Résumé de la décision
La cour administrative d'appel de Bordeaux a rendu un arrêt (n°s 18BX00985, 18BX00994) le 18 novembre 2019 dans lequel elle a annulé un jugement antérieur du tribunal administratif de Bordeaux du 29 décembre 2017 ainsi qu'une décision implicite du président de la communauté de communes du Bazadais qui avait rejeté une demande du maire de Bernos-Beaulac. La cour a enjoint au président de la communauté de communes d'inviter les conseils municipaux des communes membres à statuer sur la fixation des montants des attributions de compensation dans un délai de trois mois. Le 27 novembre 2019, la commune de Bernos-Beaulac a demandé la rectification d'une erreur matérielle dans l'arrêt. La cour a corrigé une formulation incorrecte concernant le point de départ du délai imparti.
Arguments pertinents
1. Erreur matérielle identifiée : La cour a reconnu une erreur dans la formulation de son arrêt concernant le délai imparti au président de la communauté de communes. Au lieu de stipuler que le délai commence "à compter de la notification de l'arrêt à intervenir", il aurait dû être précisé qu'il commence "à compter de la notification du présent arrêt". Cela montre l'importance d'une précision dans la rédaction des décisions judiciaires.
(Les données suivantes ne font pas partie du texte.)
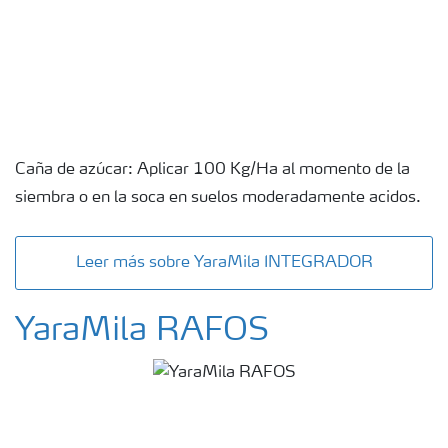
Caña de azúcar: Aplicar 100 Kg/Ha al momento de la
siembra o en la soca en suelos moderadamente acidos.
Leer más sobre YaraMila INTEGRADOR
YaraMila RAFOS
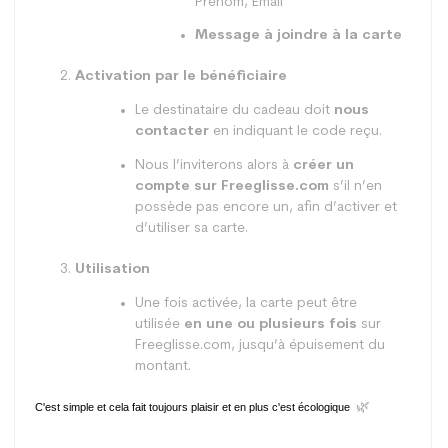
Prénom, Email
Message à joindre à la carte
Activation par le bénéficiaire
Le destinataire du cadeau doit
nous
contacter
en indiquant le code reçu.
Nous l’inviterons alors à
créer un
compte sur Freeglisse.com
s’il n’en
possède pas encore un, afin d’activer et
d’utiliser sa carte.
Utilisation
Une fois activée, la carte peut être
utilisée
en une ou plusieurs fois
sur
Freeglisse.com, jusqu’à épuisement du
montant.
🌿
C'est simple et cela fait toujours plaisir et en plus c'est écologique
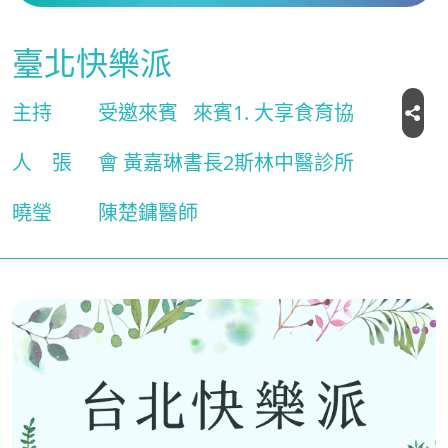
臺北快樂派
主持
受邀來賓
來賓1. 大享食育協
人
張
會 黃嘉琳書長2斯林中醫診所
曉瑩
陳楚鏞醫師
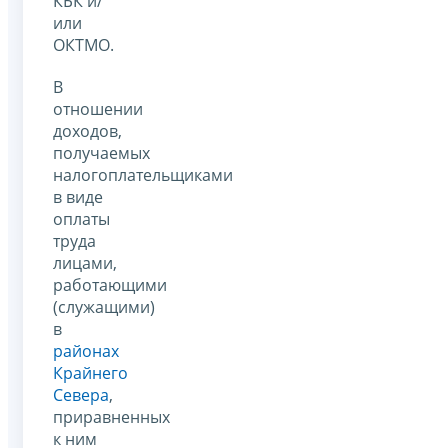
КБК и/
или
ОКТМО.
В
отношении
доходов,
получаемых
налогоплательщиками
в виде
оплаты
труда
лицами,
работающими
(служащими)
в
районах
Крайнего
Севера
,
приравненных
к ним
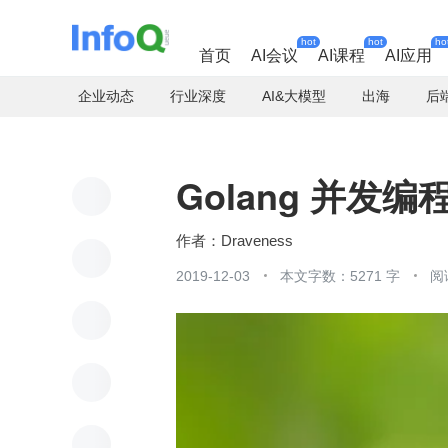
hot
hot
ho
首页
AI会议
AI课程
AI应用
企业动态
行业深度
AI&大模型
出海
后
Golang 并发编程
Draveness
2019-12-03
本文字数：5271 字
阅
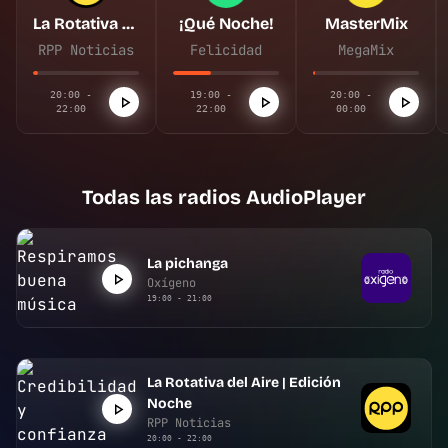
La Rotativa del Aire | Edición Noche
¡Qué Noche!
MasterMix
RPP Noticias
Felicidad
MegaMix
20:00 -
19:00 -
20:00 -
22:00
22:00
00:00
Todas las radios AudioPlayer
La pichanga
Oxígeno
19:00 - 21:00
La Rotativa del Aire | Edición
Noche
RPP Noticias
20:00 - 22:00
2. Impact de la correction : La cour a affirmé que cette rectification ne modifie pas le sens de l'arrêt, ce qui est essentiel à la compréhension de la portée de l'erreur. La correction est purement matérielle et n'affecte pas le fond du jugement.
3. Procédure de rectification : La décision souligne le pouvoir conféré au président de corriger une décision entachée d'une erreur matérielle. Le texte mentionne que les corrections peuvent être effectuées par ordonnance, et précise que la notification de l'ordonnance rouvre, au besoin, le délai d'appel ou de recours (Code de justice administrative - Article R. 741-11).
Interprétations et citations légales
L'arrêt et la décision de rectification s'appuient sur plusieurs aspects juridiques :
- Pouvoir de rectification : Selon le Code de justice administrative, l'article R. 741-11 stipule que "lorsque le président du tribunal administratif, de la cour administrative d'appel... constate que la minute d'une décision est entachée d'une erreur ou d'une omission matérielle non susceptible d'avoir exercé une influence sur le jugement de l'affaire, il peut y apporter... les corrections que la raison commande." Cela souligne le principe d'auto-correction des juridictions administratives.
- Délai de notification : La distinction entre les termes "arrêt à intervenir" et "présent arrêt" est cruciale pour clarifier le point de départ du délai imparti. Cette précision renforce l'idée que toutes les parties doivent avoir une compréhension claire des délais qui s'imposent à elles, afin de garantir une bonne administration de la justice.
- Obligation d’agir : L'injonction faite au président de la communauté de communes illustre le pouvoir des juridictions administratives d'orienter les actions des autorités publiques en matière d'attributions de compensation, reflétant ainsi une volonté d'assurer une répartition équitable des ressources entre les différentes communes.
En résumé, cette décision met en lumière la rigueur attendue dans les procédures administratives et l'importance de la précision dans les décisions de justice, tout en rappelant le cadre légal qui permet de remédier aux erreurs matérielles dans les actes juridiques.